On the subject of incumbents and innovation, Silbert cites the travesty currently happening to BitPesa, another company DCG backs. BitPesa became embroiled in a court case after MPesa provider Vodafone/Safaricom tried to say the company did not meet AML regulations. But Safaricom was itself once a mere pretender, touting a new technology, at the mercy of the Central Bank of Kenya and the government – an irony not lost on the startup community.
"It's really amazing – you watch Safaricom go on 60 Minutes and talk about how difficult it was to operate and compete with these incumbents and then they go and make this claim that BitPesa is not regulated, when the government has pronounced multiple times that they are not going to regulate.
"I think MPesa has proved that in a developing country where banking services are not yet widely available but mobile connectivity is, digital money can thrive and prosper. I also think MPesa will absolutely be displaced by Bitcoin, or some type of digital currency, because it provides all the same benefits and it's faster and it's cheaper and it's global."
Government issue digital currency
Another topic which looms large within the world of central banks and governments around the world is the drive to issue digital currencies, with China recently stating its intention.

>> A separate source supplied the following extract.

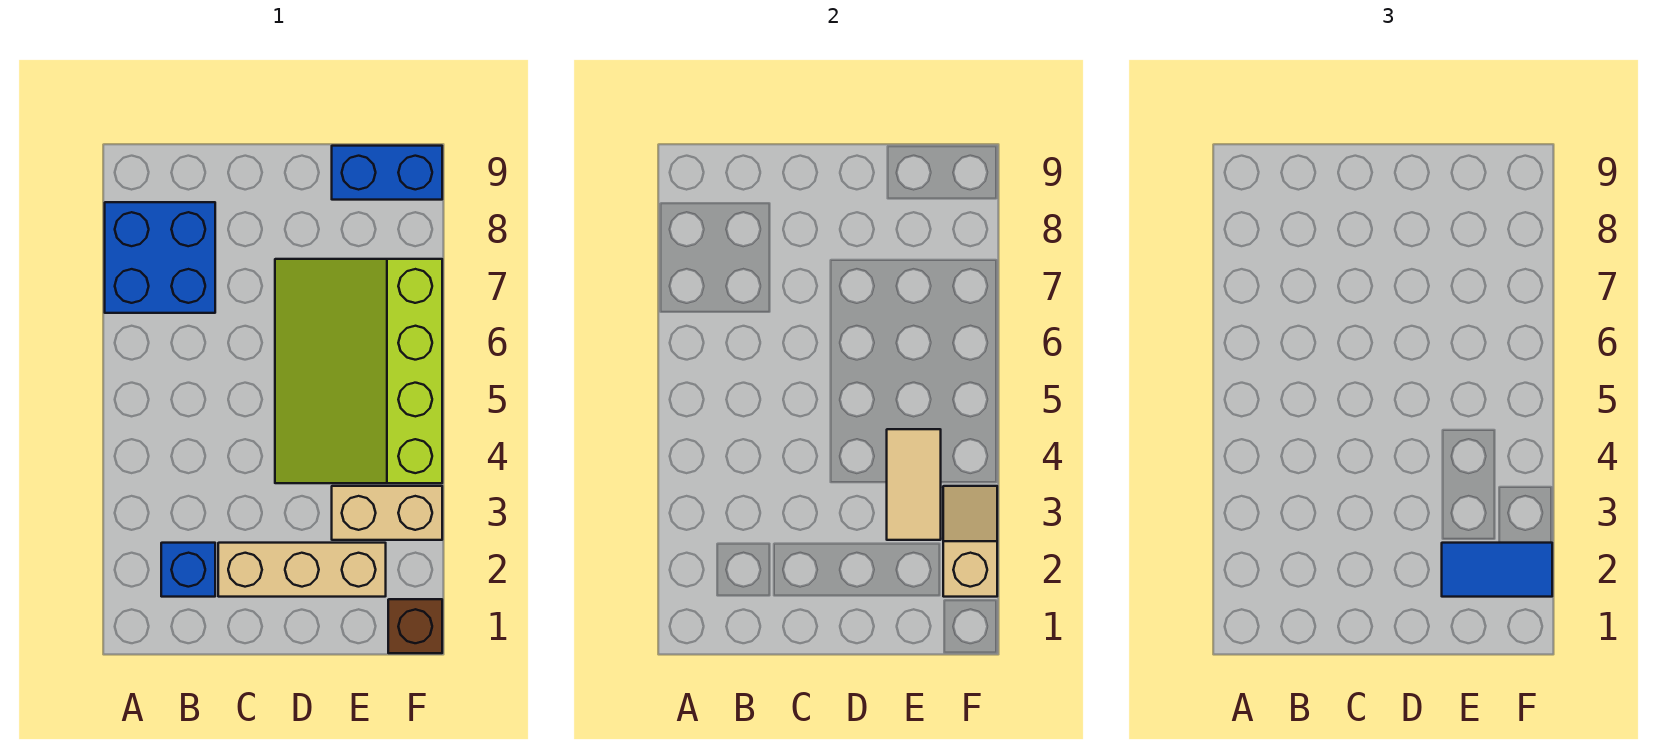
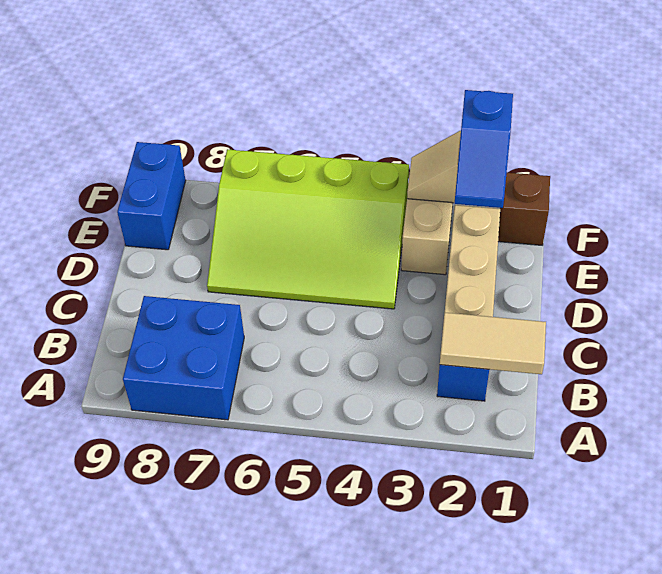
blue tile E2:F2 level 3 -> blue slope E2:F2 level 3 top F
tan tile E3:E4 level 2 -> tan tile B1:B2 level 2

Silbert said: "Yeah, I mean fiat currency today is digital. So it's unclear to me, when you read about China or another country talking about issuing digital currency what is meant by that – it's already digital.
"It's kind of hard to comment on it without really understanding – what do they mean? What's different from the currency that exists that can be held electronically? They are certainly not going to agree to a finite supply like Bitcoin; they are certainly not going to agree to the free flow of money across borders without going through a regulated endpoint. I'm not really sure what they are talking about doing."